** Extrait du document **
________________________________________
J'ai arrêté d'essayer de satisfaire les deux standards en troisième année de licence. Je venais de revenir à mon université dans l'Ohio après un semestre de rêve en Jamaïque. Il faisait froid et gris. Je venais de me faire opérer de l'appendicite. Le soleil était parti, fini les mecs mignons avec des lunettes de soleil et des bras musclés. Je rêvais de mon séjour à Kingston, même si c'était parfois dangereux. Je suis tombée en dépression et j'ai perdu plusieurs kilos, sûrement à cause de ma petite opération aussi. Je n'avais pas été aussi mince depuis le collège. Mon derrière n'était plus aussi large, mon ventre était moins visible et mes cuisses plus petites. Plusieurs amis à l'école ont remarqué que j'avais perdu du poids. « T'es trop maigrichonne, ma belle. Mange du riz et des haricots ».

Ce commentaire ne m'a pas blessée du tout. Il a plutôt fait remonter les mêmes sentiments de confusion dont j'avais souffert étant ado. Mais c'est à ce moment précis que j'ai décidé que j'étais trop vieille pour que de telles réflexions me perturbent ou me dépriment. Pourquoi se soucier de ce que pensent les autres ? Et pourquoi passer autant de temps à essayer de satisfaire les différentes opinions des autres sur mon apparence physique, au lieu de me contenter de définir ce que JE souhaite ?

Les standards imposés par la société sont généralement inaccessibles par nature, qu'il s'agisse d'être mince ou voluptueuse. L'important est de créer son propre idéal et de ne pas se soucier de l'avis des autres, au lieu de courir après un idéal qui ne plaira de toute façon jamais à tout le monde.
________________________________________
** À faire 1 **
Comptez les lignes des entrées qui contiennent la chaîne « values », en tenant compte de la casse. Donnez seulement le nombre.

** Données de travail **
________________________________________
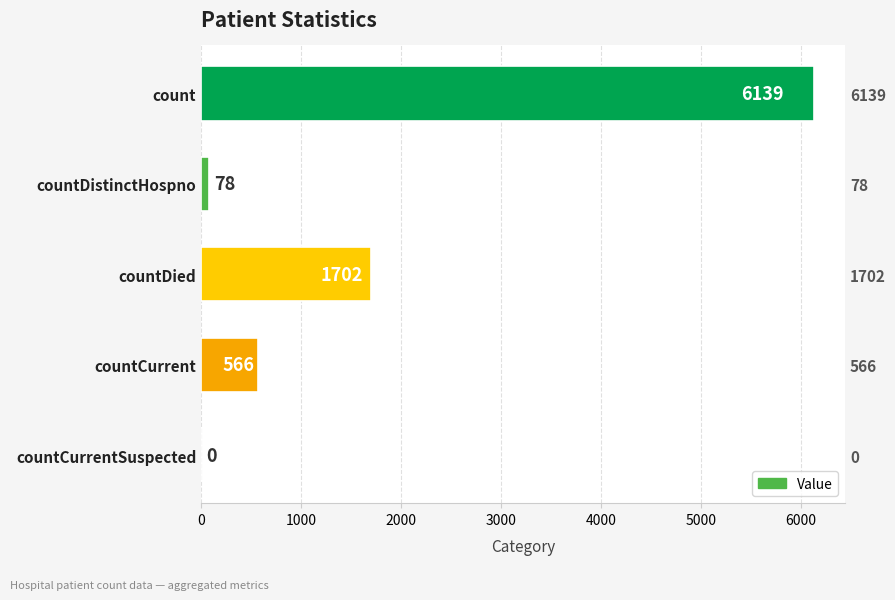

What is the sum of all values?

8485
________________________________________
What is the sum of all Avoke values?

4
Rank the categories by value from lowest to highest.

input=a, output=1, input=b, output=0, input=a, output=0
________________________________________
** À faire 2 **
Résumez l'extrait du document en deux phrases.

** Solution détaillée 1 **
2

** Solution détaillée 2 **
En troisième année de licence, de retour dans l'Ohio après un semestre en Jamaïque et une opération de l'appendicite, la narratrice est tombée en dépression et a perdu du poids, ce qui a poussé des amis à la trouver trop maigre. Elle a alors décidé de ne plus se soucier de l'avis des autres sur son apparence et de définir son propre idéal, puisque les standards imposés par la société sont généralement inaccessibles.